Chart analysis data

- Opening Delimiter -

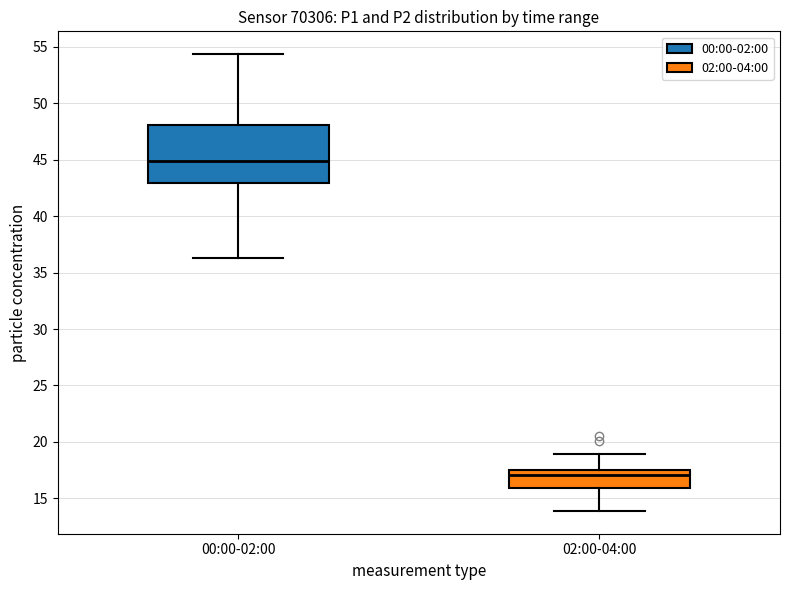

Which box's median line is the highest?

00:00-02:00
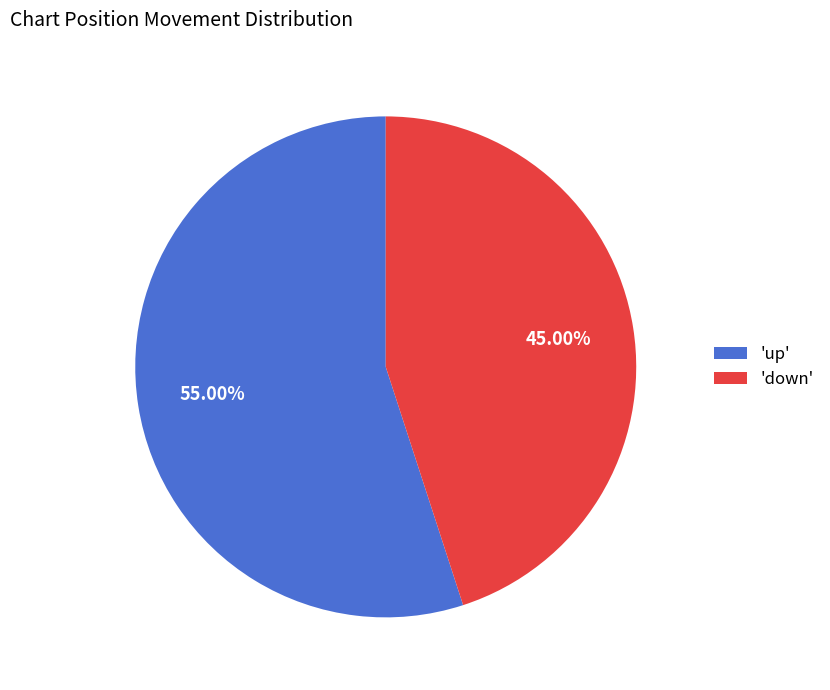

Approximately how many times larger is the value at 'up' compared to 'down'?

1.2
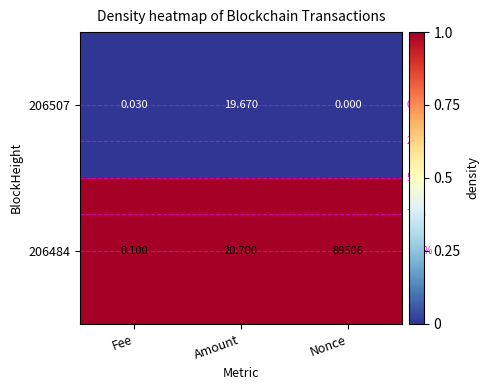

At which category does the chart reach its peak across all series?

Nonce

- Closing Delimiter -

| What is needed |
Please lay out the lines above as a Markdown table with the columns No. and Line, numbering each row and skipping blank lines. Leave the pictures out of the table.

| Output below |
| No. | Line |
|---|---|
| 1 | Which box's median line is the highest? |
| 2 | 00:00-02:00 |
| 3 | Approximately how many times larger is the value at 'up' compared to 'down'? |
| 4 | 1.2 |
| 5 | At which category does the chart reach its peak across all series? |
| 6 | Nonce |